On the other side of the spectrum, though, we have people who are strongly opposed to religion. And the Hebrew Bible is a religious book. Therefore, we should be extremely skeptical about it [1]. In reading the Hebrew Bible, they may be substantially more skeptic about accepting anything in it as historically reliable. This approach, of course, is valuable. Like I posted previously, some part of the Hebrew Bible are absolutely not historical. Genesis 1:1-2:4, for example, is myth. It is not history.

However, some part of the Hebrew Bible are historically reliable. So, viewing the Hebrew Bible entirely skeptically is problematic. Consider, for example, II Kings 18-19. In this passage, we see an account of Sennacherib attacking Jerusalem. What is more, we also have written documentation by Assyrians during that period which reference this attack upon Jerusalem. Although both texts differ in how they understand the event, they nonetheless point to the same event. Therefore, we should be cautious to quickly dismiss the historical reliability of the Hebrew Bible.
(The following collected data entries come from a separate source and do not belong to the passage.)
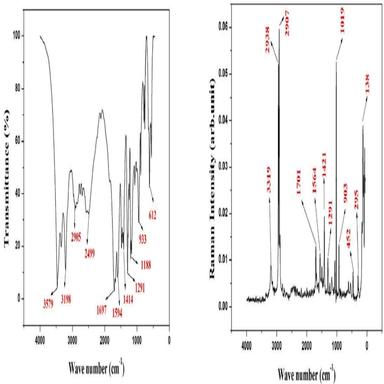
FT-IR and FT – RAMAN spectrum of UGA.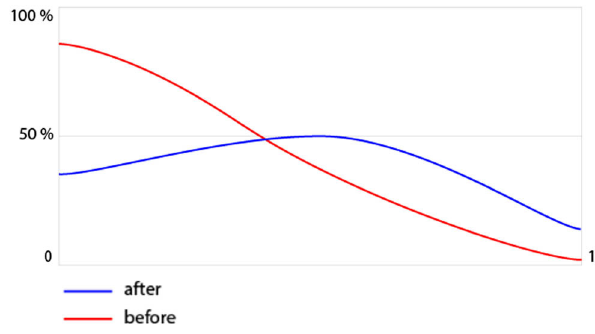
Figure 12: Graph showing the di ff erence in the arousal level of all subjects before and after the experience.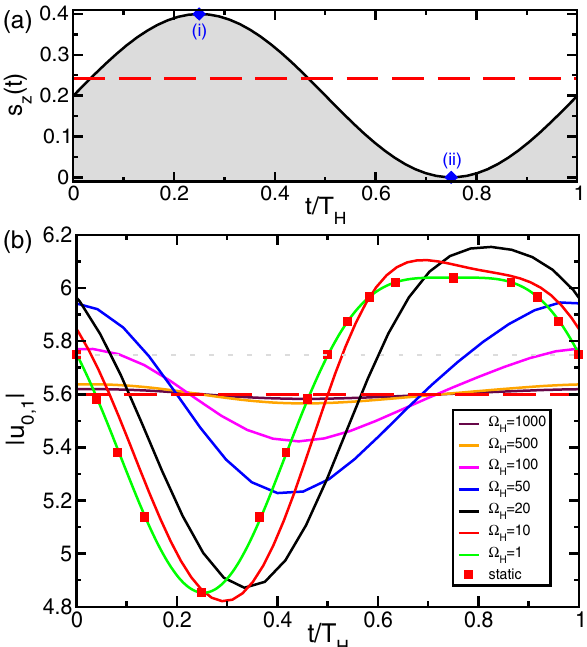
Figure 4. Supercritical TVF in magnetic fields with different driving frequencies (cid:31) H . ( a ) Temporal oscillations of the control function s z ( t ) = s z , S + s z , M sin (� h t ) ( s z , S = 0.2, s z , M = 0.2 ). ( b ) The dominant mode amplitude | u 0,1 | as a function of the reduced time t / T H ( T H = 2 π/� H being the modulation period associated with the corresponding frequency). The red squares show the stationary response to stationary magnetic field with magnetic field strength s z given by the actual value of s z ( t ) . The dashed red lines show the order parameter for stationary driving with the mean Niklas parameter � s z ( t ) � = 0.245 . Further control parameter Re = 100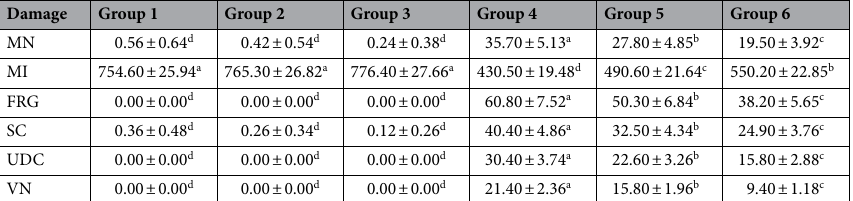
Table 3. The effect of CME against diniconazole genotoxicity. *Data are shown as mean ± SD (n = 10). Group 1: control, Group 2: 0.5 g/L CME, Group 3: 1.0 g/L CME, Group 4: 100 mg/L diniconazole, Group 5: 0.5 g/L CME + 100 mg/L diniconazole, Group 6: 1.0 g/L CME + 100 mg/L diniconazole. For MN and CAs 1,000 cells were counted in each group and 10,000 cells for MI. MN micronucleus, MI mitotic index, FRG fragments, SC sticky chromosome, UDC unequal distribution of chromatin, B bridge, VN vacuole nucleus. The averages shown with different letters (a–d) in the same line are statistically significant (p <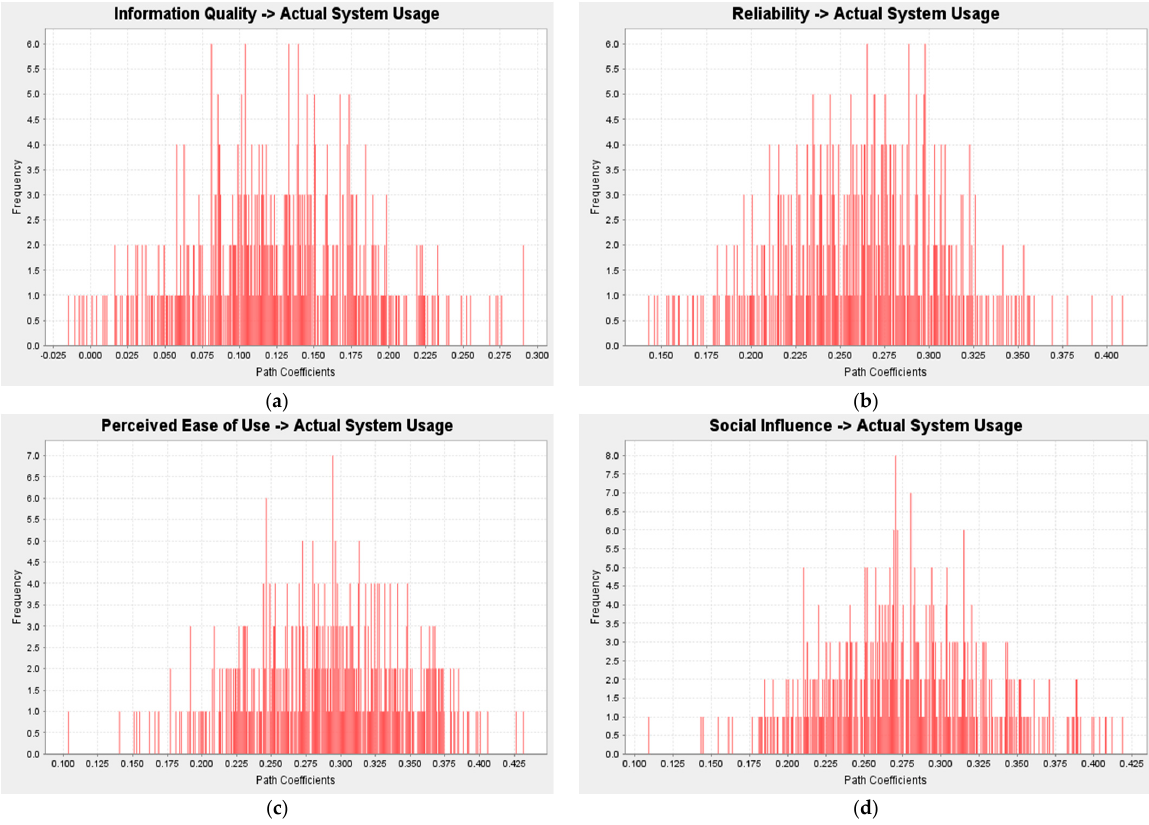
Figure 4. Path Coefficient Diagram; ( a ) Information Quality to Actual System Usage; ( b ) Reliability to Actual System Usage; ( c ) Perceived Ease of Use to Actual System Usage; and ( d ) Social influence to Actual System Usage. Table 6. T-Test with a Significance Level.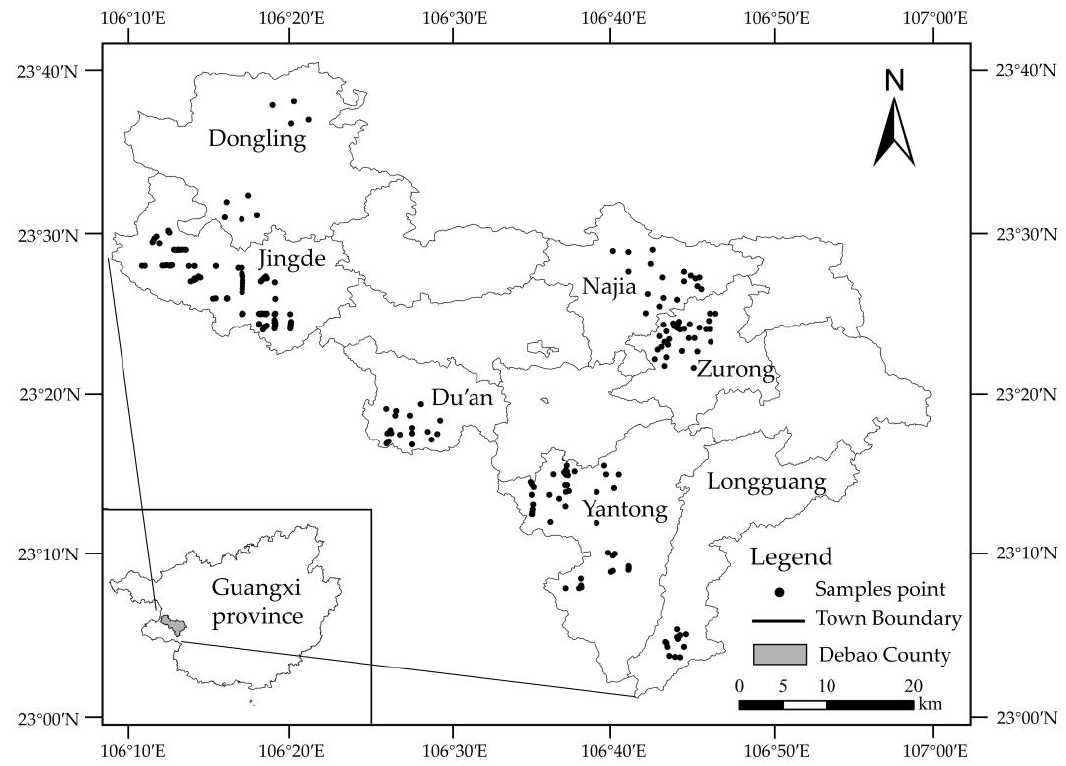
Figure 1. Spatial distribution of tobacco planting soil sampling location in Debao County.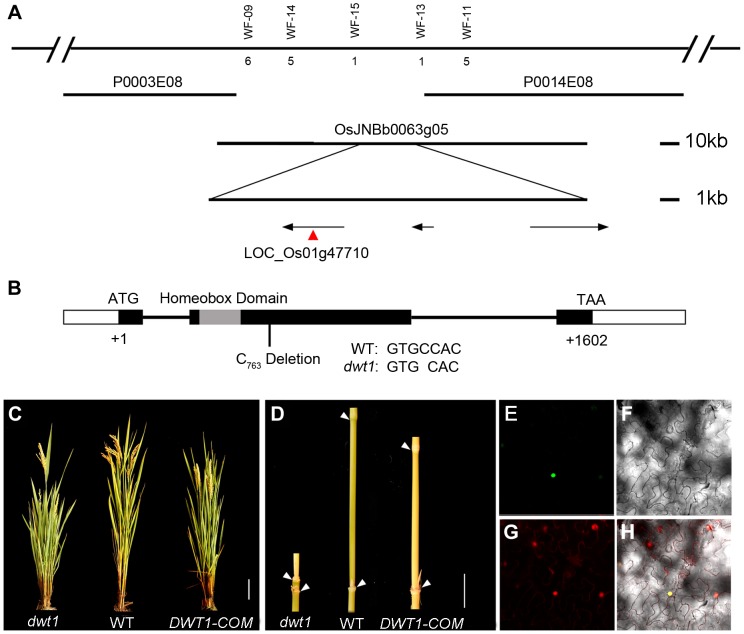
Molecular characterization of DWT1.A. Map-based cloning of the DWT1 gene. The chromosomal region containing DWT1 is diagrammed as the top line with molecular markers shown above the line. The number below the corresponding markers indicates the numbers of recombinants between the markers and DWT1. The BAC clones are shown as overlapping lines. B. Structure of the DWT1 gene. The mutant sequence has one nucleotide C763 deletion in the second exon. Black boxes indicate exons, white boxes indicate UTRs and lines indicate introns. The grey box shows the homeobox domain. C. The plant stature of dwt1, the wild type, and complemented transgenic plants (DWT1-COM). Bar = 10 cm. D. The morphology of the second internodes of dwt1, wild type, and complemented transgenic plants (DWT1-COM). Bar = 2 cm. E–H. Nuclear localization of DWT1 protein. YFP fluorescence image (E), light view (F), PI stained image (G) and overlay of the three images (H) of Nicotiana benthamiana leaf epidermal cell transformed with the 35S:DWT1-YFP construct.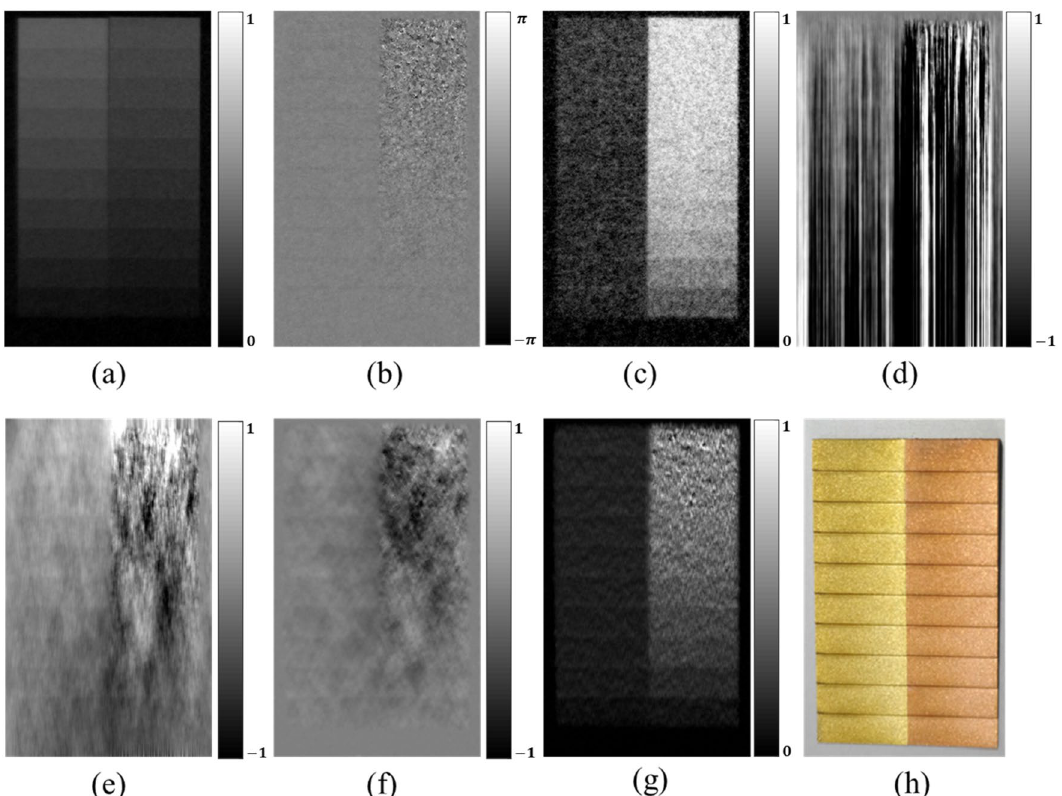
Figure 7. Comparison of PCI retrieval from neutron TLI images of brass and copper steps. ( a ) transmission, ( b ) DPCI, ( c ) dark-field, ( d ) direct integration, ( e ) WF filtering, ( f ) iterative method, ( g ) the proposed method, ( h ) visual image. The display window is [− 1, 1] for ( d ), ( e ), ( f ), and [0, 1] for ( g ). The total phase stepping number is eight.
In either case, whether conservative or liberal and strongly opposed to religion, we must recognize that we often read our own preconceived notions and ideas into the Hebrew Bible. These notions may sometimes be valuable, such as skepticism of the historical reality of Genesis 1:1-2:4. Or, on the other side, acceptance of the historical reality of Kings. In either case, the reader needs to be critical not just of the text; rather, the reader needs to be critical of where they come from.

By asking ourselves, “What are my preconceived ideas about the Hebrew Bible,” we are able to approach it critically. We are able to ask questions which we normally wouldn’t ask. Only by doing this are we able to think about the historical reliability of the Hebrew Bible [2].

[1] Please let me know if this is totally inaccurate. This was not my background. So, it is more difficult for me to explain.

[2] This is a constant process. No matter how long one has been reading the Hebrew Bible or studying the ancient Near East, we must constantly ask ourselves what our own preconceived notions are.